Byte Jar - Software Lessons Learned the Hard Way
A public service catalog of solutions to annoying software development problems, or
a sporadically updated rant chamber hosted by the code grunts of a tiny software company. Thanks for tuning in.
Way back in 'aught none (as my great-grandfather would say, though he meant 1900 and I mean 2000), a tiny little software company formed. That company was ideacode, whose mission was to turn novel ideas into novel code. (Hence the name.)
The original ideacoders came to the table with a lot of knowledge, but since then have learned exponentially more. It's gone critical, as they say, and there's just not enough room in our heads any more.
We -- gasp -- had to start writing things down.
Turns out, writing things down wasn't so bad.
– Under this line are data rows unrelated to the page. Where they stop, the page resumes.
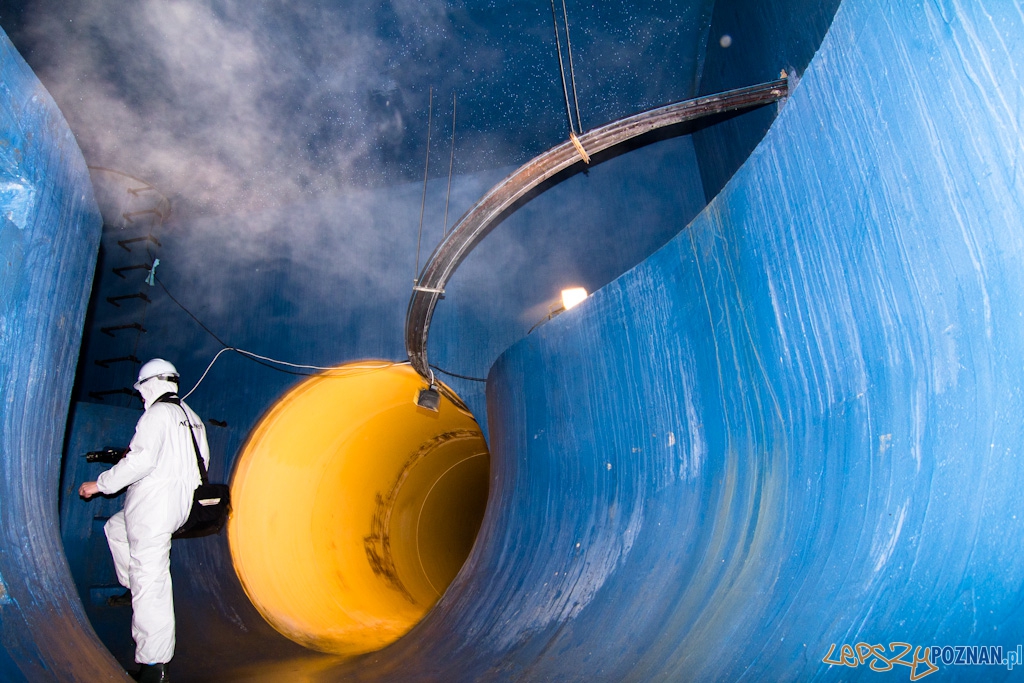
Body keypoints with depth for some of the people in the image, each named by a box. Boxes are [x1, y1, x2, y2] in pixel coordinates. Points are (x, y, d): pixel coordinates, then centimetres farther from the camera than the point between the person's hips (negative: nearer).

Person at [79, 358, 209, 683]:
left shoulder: (157, 413, -11)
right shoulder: (191, 417, 16)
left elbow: (142, 459, -21)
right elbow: (201, 461, 18)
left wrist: (100, 484, -10)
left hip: (154, 501, -10)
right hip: (177, 503, 10)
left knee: (150, 579, -6)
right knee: (115, 528, 31)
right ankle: (136, 589, 26)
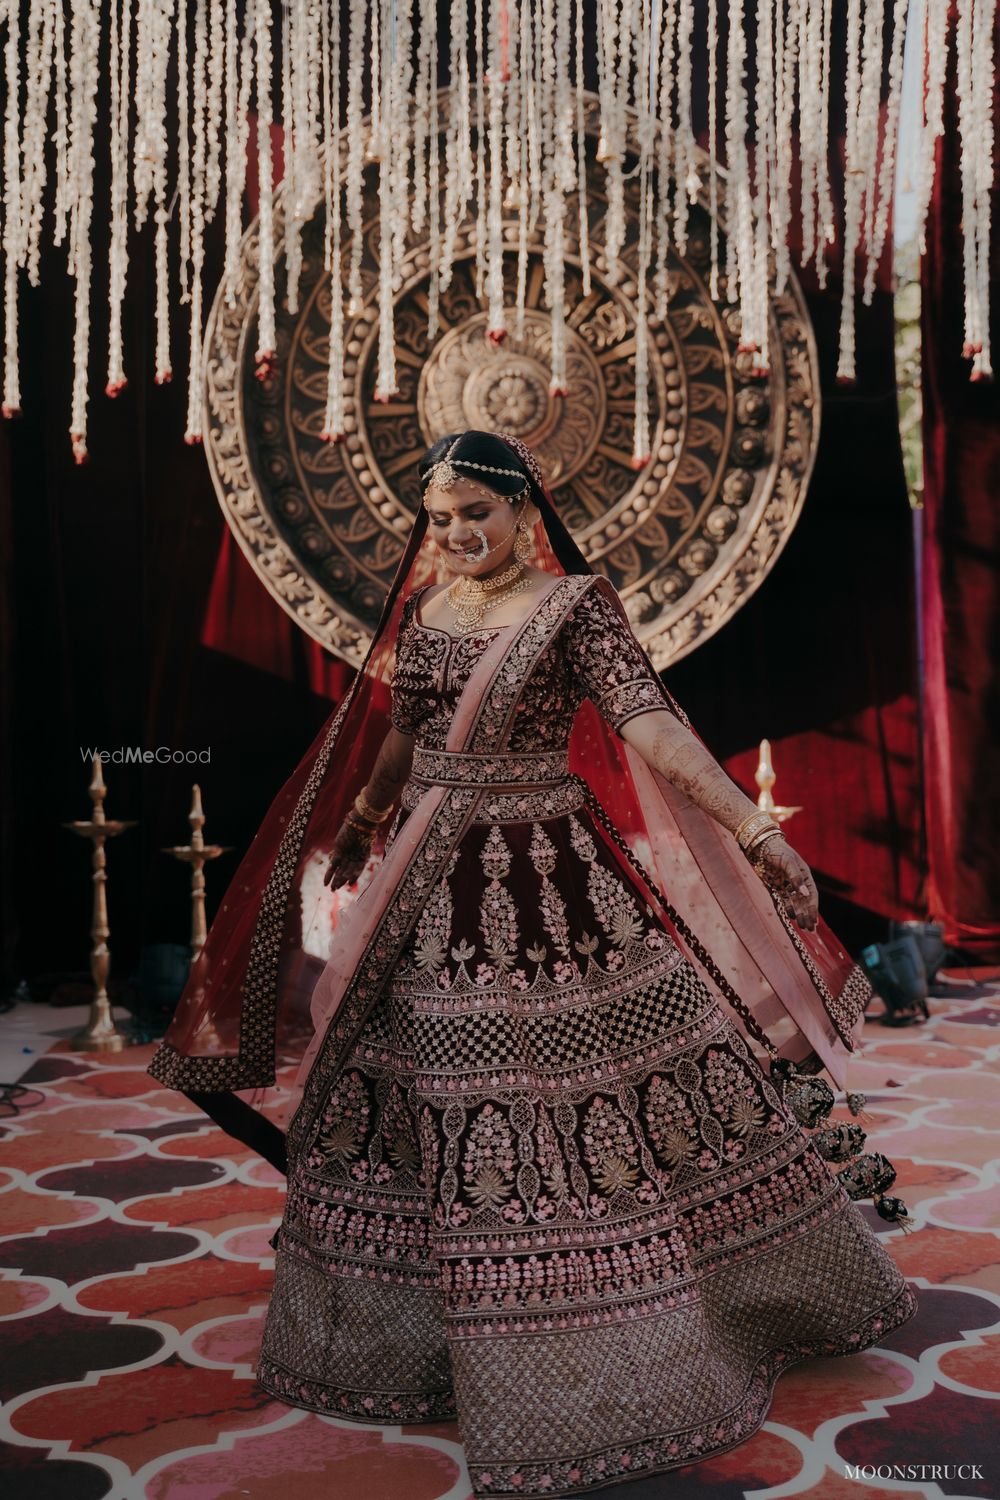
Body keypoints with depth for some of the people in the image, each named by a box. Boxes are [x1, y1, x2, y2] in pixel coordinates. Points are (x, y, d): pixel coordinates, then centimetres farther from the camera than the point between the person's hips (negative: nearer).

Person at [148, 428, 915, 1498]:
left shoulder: (575, 604, -7)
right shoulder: (423, 610, 8)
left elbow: (650, 720, -17)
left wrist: (749, 825, -26)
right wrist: (347, 841, 27)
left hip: (558, 880, -4)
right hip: (435, 883, 5)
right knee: (431, 1082, 11)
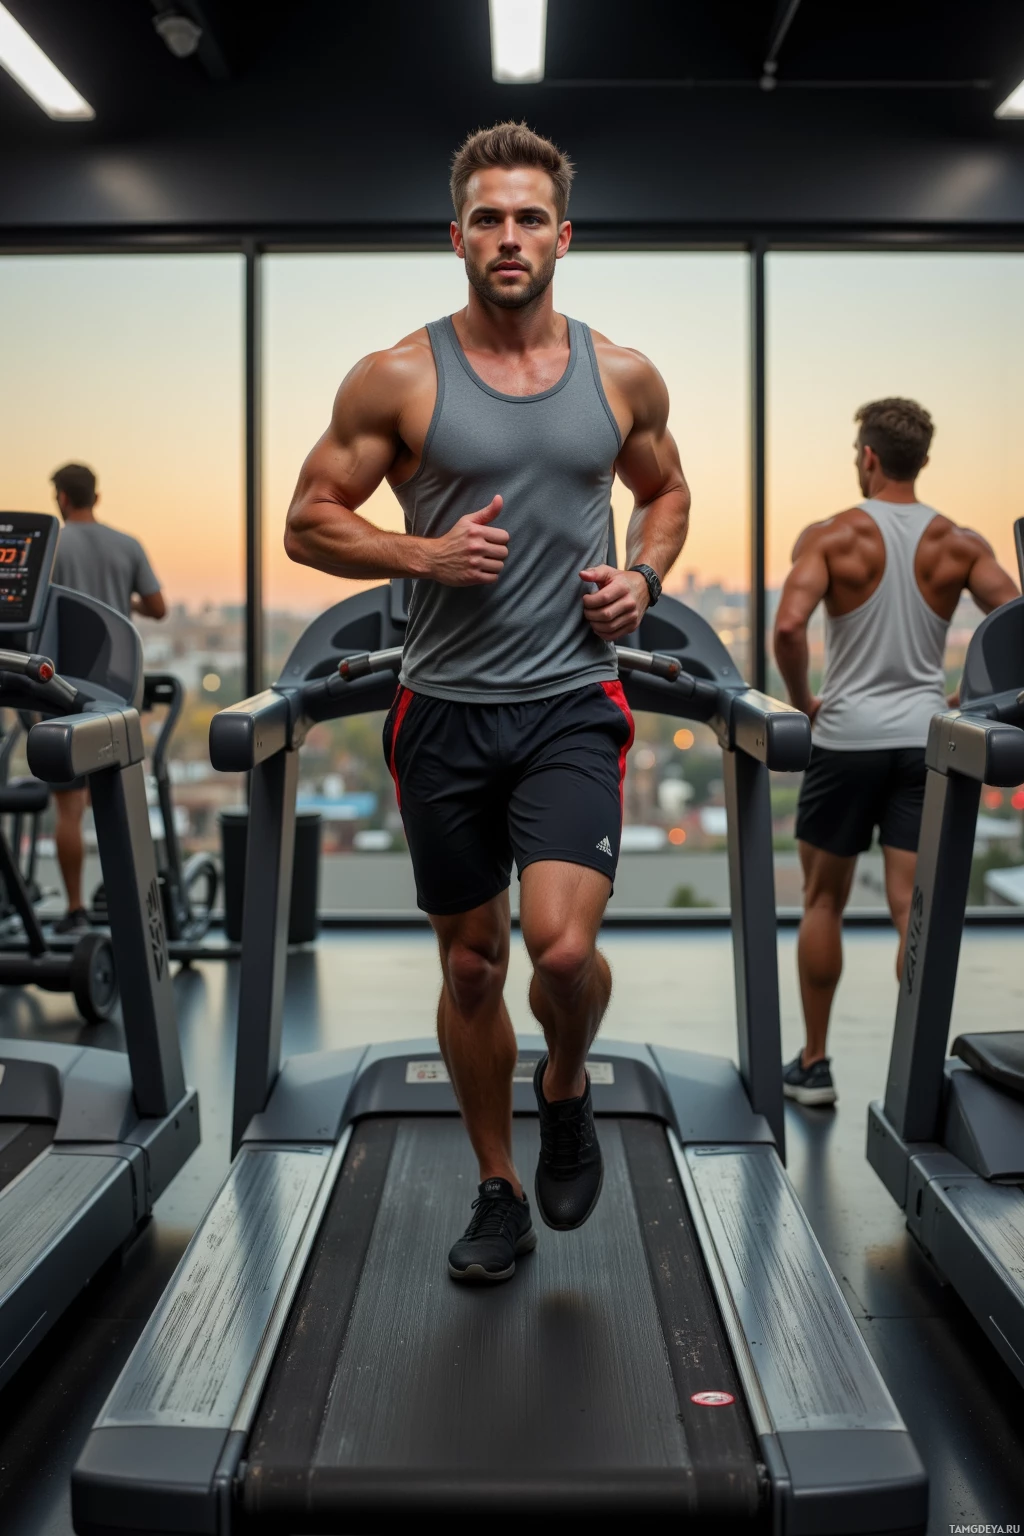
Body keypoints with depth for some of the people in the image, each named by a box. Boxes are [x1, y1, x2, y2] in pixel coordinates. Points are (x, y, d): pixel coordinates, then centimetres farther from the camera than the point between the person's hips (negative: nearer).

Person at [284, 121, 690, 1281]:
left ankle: (567, 1087, 18)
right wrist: (425, 553, -16)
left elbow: (666, 491, 21)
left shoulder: (623, 378, 4)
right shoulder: (397, 379, -2)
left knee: (563, 942, -19)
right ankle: (499, 1195, 30)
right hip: (445, 708, 0)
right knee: (471, 964, 10)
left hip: (572, 704, 0)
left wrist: (645, 574, 0)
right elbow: (308, 522, 1)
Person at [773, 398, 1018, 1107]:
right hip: (925, 739, 2)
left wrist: (803, 699, -4)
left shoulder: (831, 536, -5)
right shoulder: (960, 543, 4)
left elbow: (788, 627, -20)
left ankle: (814, 1065, 21)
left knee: (824, 901, 12)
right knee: (915, 908, 3)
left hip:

Besides having a lot more room in our heads, we found that committing our ideas to paper and sharing them made us explosively more productive. See, before paper we'd miss things: those little, mundane details that the knower knew but didn't relate because it was innate. Writing things down forced us to examine our habits and to document all the steps.
Error rates went down and productivity went up. Writing things down stopped us from being bitten by the byte, our cute little expression for when software does exactly what it was told, but not what you wanted.
These columns collect some of our frustrations and our solutions into a nice, little place: a byte jar. We hope you find them helpful. And, of course, YMMV and TIMTOWTDI.